= Codrii Vlăsiei =

Forest that once covered parts of Romania

Codrii Vlăsiei was an old-growth forest that once covered parts of southern Romania, including the territory of today's Bucharest and the surrounding Ilfov County.

The thick forests were used by Romanians as a retreat during the age of migrations because they were not easy to cross on horseback. In fact, the name of the forest means "the Forests of Wallachia". Codrii means "forests" in the Romanian language, while Vlăsiei is the genitive form of Vlăsia, the Slavic denomination for Wallachia.

The thick forest was also useful in the Middle Ages, being used by several voivods to defeat other armies. In 1456, Vlad Țepeș defeated his rival Vladislav Dan at Târgșor at the edge of Codrii Vlăsiei. This was also the place where Vlad defeated the Ottoman army that came to depose him. It is also thought that Vlad was assassinated there following a plot of the boyars. The forests were later a hideout for highwaymen, haiducs and other outlaws.
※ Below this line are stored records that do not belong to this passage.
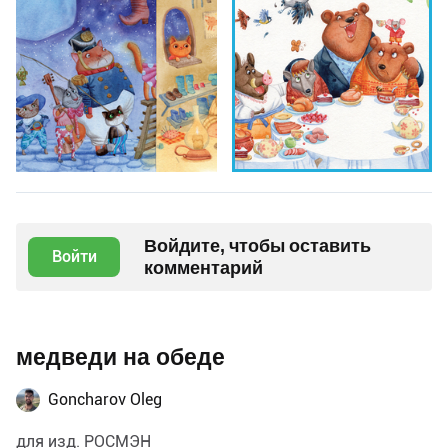
Войдите, чтобы оставить
Войти
комментарий
медведи на обеде
Goncharov Oleg
для изд. РОСМЭН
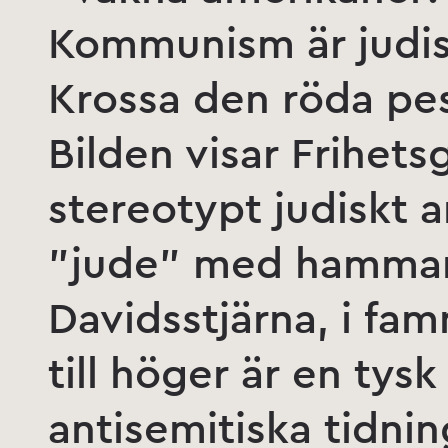
Kommunism är judis
Krossa den röda pes
Bilden visar Frihet
stereotypt judiskt 
”jude” med hammar
Davidsstjärna, i fam
till höger är en tysk
antisemitiska tidni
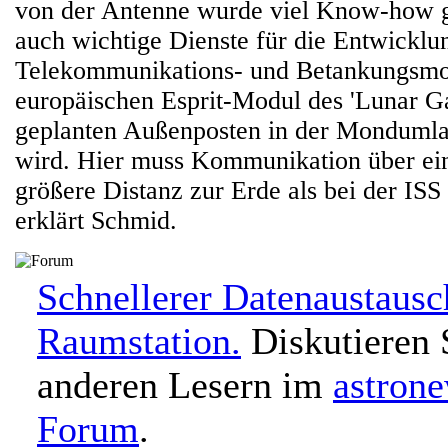
von der Antenne wurde viel Know-how 
auch wichtige Dienste für die Entwicklu
Telekommunikations- und Betankungsm
europäischen Esprit-Modul des 'Lunar G
geplanten Außenposten in der Mondumlau
wird. Hier muss Kommunikation über ei
größere Distanz zur Erde als bei der ISS
erklärt Schmid.
Schnellerer Datenaustausc
Raumstation.
Diskutieren 
anderen Lesern im
astron
Forum
.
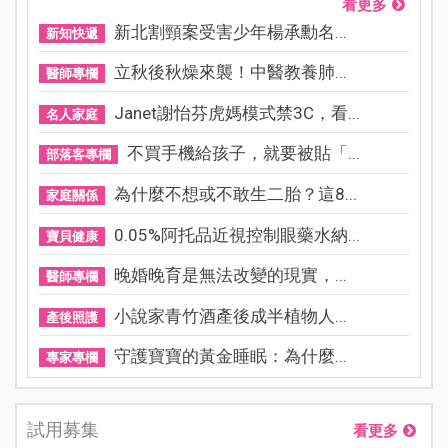
看更多
新北割頸案受害少年楊承勳名...
新知快遞
立秋後秋燥來襲！中醫教養肺...
醫師專欄
Janet謝怡芬虎媽模式禁3C，看...
名人家庭
不買手機給孩子，就要被貼「...
部落客專欄
為什麼不想或不敢生二胎？這8...
家庭關係
0.05%阿托品近視控制眼藥水納...
寶貝健康
晚婚晚育是無法改變的現實，...
醫師專欄
小說家青竹酒產後成半植物人...
產後照護
守護寶寶的黃金睡眠：為什麼...
專家專欄
試用募集
看更多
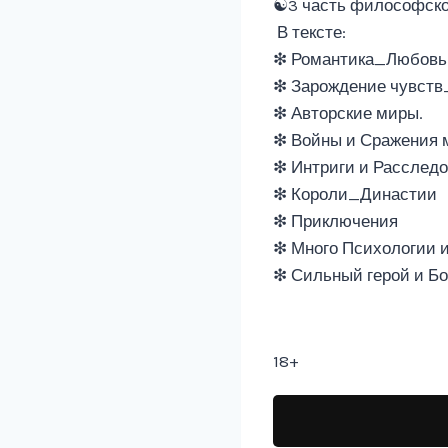
☯︎3 часть философск
В тексте:
❇︎︎ Романтика_Любовь
❇︎︎ Зарождение чувст
❇︎︎ ︎Авторские миры.
❇︎︎ Войны и Сражения
❇︎︎ ︎Интриги и Расслед
❇︎︎ ︎Короли_Династии
❇︎︎ ︎Приключения
❇︎ Много Психологии 
❇︎︎︎ Сильный герой и Б
18+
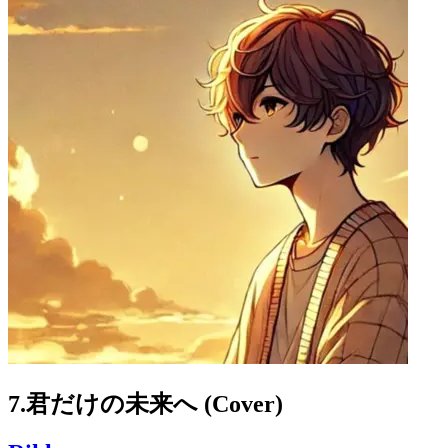
7.君だけの未来へ (Cover)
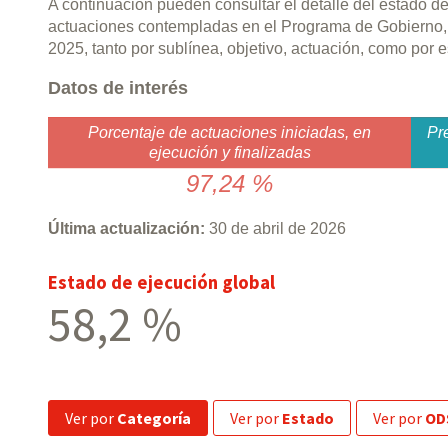
A continuación pueden consultar el detalle del estado d
actuaciones contempladas en el Programa de Gobierno,
2025, tanto por sublínea, objetivo, actuación, como por
Datos de interés
Porcentaje de actuaciones iniciadas, en
Pr
ejecución y finalizadas
97,24 %
Última actualización:
30 de abril de 2026
Estado de ejecución global
58,2 %
ver por
Categoría
ver por
Estado
ver por
OD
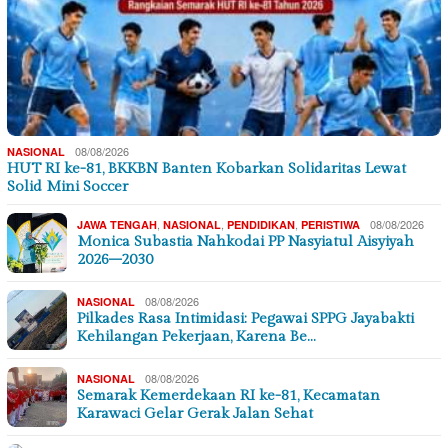
08/08/2026
NASIONAL
HUT RI ke-81, BKKBN Banten Kobarkan Solidaritas Lewat
Solid Mini Soccer
,
,
,
08/08/2026
JAWA TENGAH
NASIONAL
PENDIDIKAN
PERISTIWA
Monica Subastia Nahkodai PP Nasyiatul Aisyiyah
2026–2030
08/08/2026
NASIONAL
Pilkades Rasa Intimidasi: Pegawai SPPG Jayabakti
Kehilangan Pekerjaan, Karena Be…
08/08/2026
NASIONAL
Semarak Kemerdekaan RI ke-81, Kecamatan
Karawaci Gelar Gerak Jalan Sehat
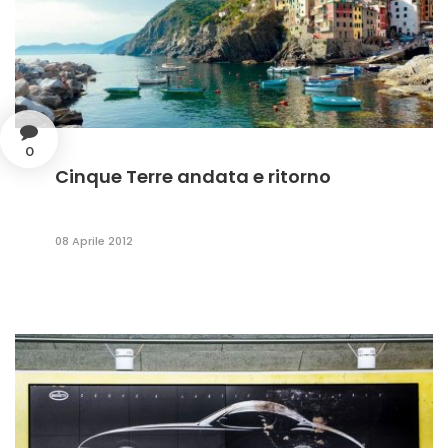
0
Cinque Terre andata e ritorno
08 Aprile 2012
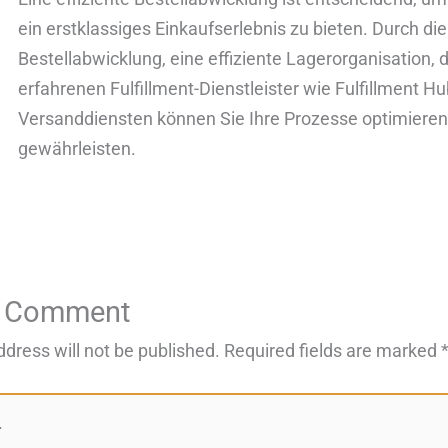
ein erstklassiges Einkaufserlebnis zu bieten. Durch di
Bestellabwicklung, eine effiziente Lagerorganisation
erfahrenen Fulfillment-Dienstleister wie Fulfillment 
Versanddiensten können Sie Ihre Prozesse optimieren
gewährleisten.
a Comment
ddress will not be published.
Required fields are marked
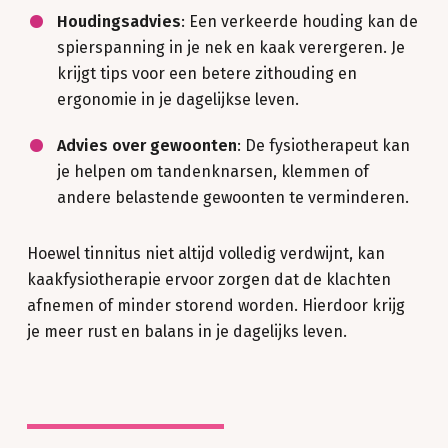
Houdingsadvies
: Een verkeerde houding kan de
spierspanning in je nek en kaak verergeren. Je
krijgt tips voor een betere zithouding en
ergonomie in je dagelijkse leven.
Advies over gewoonten
: De fysiotherapeut kan
je helpen om tandenknarsen, klemmen of
andere belastende gewoonten te verminderen.
Hoewel tinnitus niet altijd volledig verdwijnt, kan
kaakfysiotherapie ervoor zorgen dat de klachten
afnemen of minder storend worden. Hierdoor krijg
je meer rust en balans in je dagelijks leven.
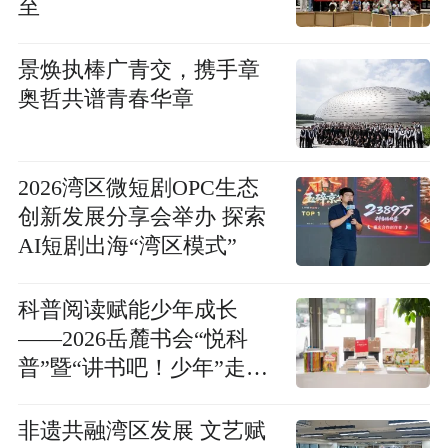
至
景焕执棒广青交，携手章
奥哲共谱青春华章
2026湾区微短剧OPC生态
创新发展分享会举办 探索
AI短剧出海“湾区模式”
科普阅读赋能少年成长
——2026岳麓书会“悦科
普”暨“讲书吧！少年”走进
湖南省委机关图书馆
非遗共融湾区发展 文艺赋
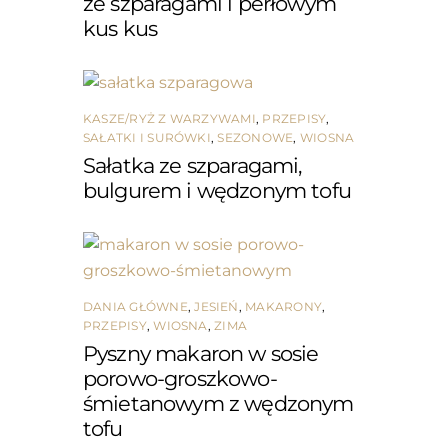
ze szparagami i perłowym
kus kus
KASZE/RYŻ Z WARZYWAMI
,
PRZEPISY
,
SAŁATKI I SURÓWKI
,
SEZONOWE
,
WIOSNA
Sałatka ze szparagami,
bulgurem i wędzonym tofu
DANIA GŁÓWNE
,
JESIEŃ
,
MAKARONY
,
PRZEPISY
,
WIOSNA
,
ZIMA
Pyszny makaron w sosie
porowo-groszkowo-
śmietanowym z wędzonym
tofu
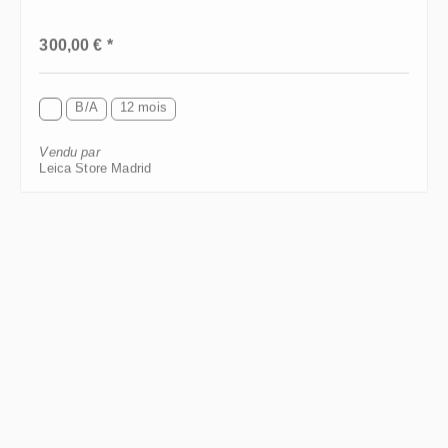
Prix régulier :
300,00 € *
B/A
12 mois
Vendu par
Leica Store Madrid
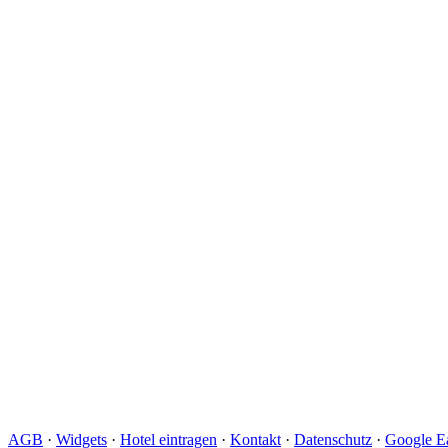
AGB
·
Widgets
·
Hotel eintragen
·
Kontakt
·
Datenschutz
·
Google Ea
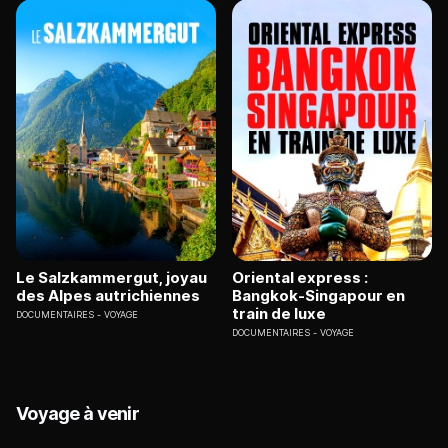
Le Salzkammergut, joyau
Oriental express :
des Alpes autrichiennes
Bangkok-Singapour en
train de luxe
DOCUMENTAIRES
VOYAGE
DOCUMENTAIRES
VOYAGE
Voyage à venir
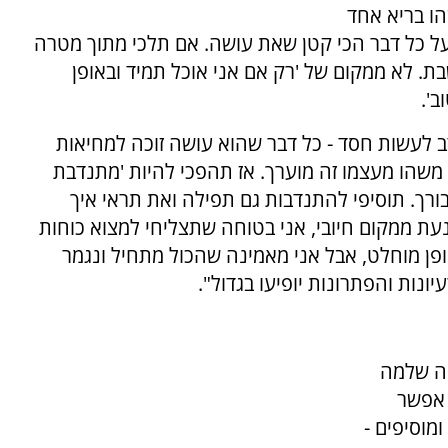
ו בריא אחד
 על כל דבר הכי קטן שאת עושה. אם תלכי מתוך מטרה
ת. לא ממקום של 'רק אם אני אוכל תמיד ובאופן
ב'.
 לעשות חסד - כל דבר שהוא עושה זוכה למחיאות
ן משהו מעצמו זה מוערך. אז תהפכי להיות 'מתנדבת
בורך. תוסיפי להתנדבות גם תפילה ואת תראי איך
עת ממקום חיובי, אני בטוחה שתצליחי למצוא כוחות
ופן מוחלט, אבל אני מאמינה שהכול מתחיל ונגמר
יונות והפתרונות יופיעו בגדול".
חה שלמה
 אפשר
מוסיפים -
Between 1692 and 1700, a paved road which linked the centre of Bucharest to the Mogoșoaia Palace of Constantin Brâncoveanu was built through the forest. Named Podul Mogoșoaiei, it was made of oak wood.
Most roads in the Balkans at that time became muddy in the spring and autumn, and the wood prevented this. Consequently, the road was one of the most important construction works of the area and a source of pride to Bucharesters. In 1842 the road was paved with cobblestone. It was later upgraded to asphalt. The road was renamed Calea Victoriei after the Romanian victory in the Independence War of 1877-1878.

Most of the forest was intact until the 19th century, when commerce involving cereals and wood began to develop in Wallachia and the forest was razed for the land to be used in agriculture. Of the old forests only a few small areas remain, mostly north of Bucharest, in localities such as Snagov, Pustnicu, Cernica, Romanești and Comana. The surface of forests is currently just about 3500 ha.
Băneasa Forest, situated in the north of Bucharest, is in danger to be transformed in a park.

The slicing of forest estates as a result of restitution of forestland to the pre-World War II owners creates major difficulties in the management of forests from the area, which imposes new rules in the unitary management of forests as well.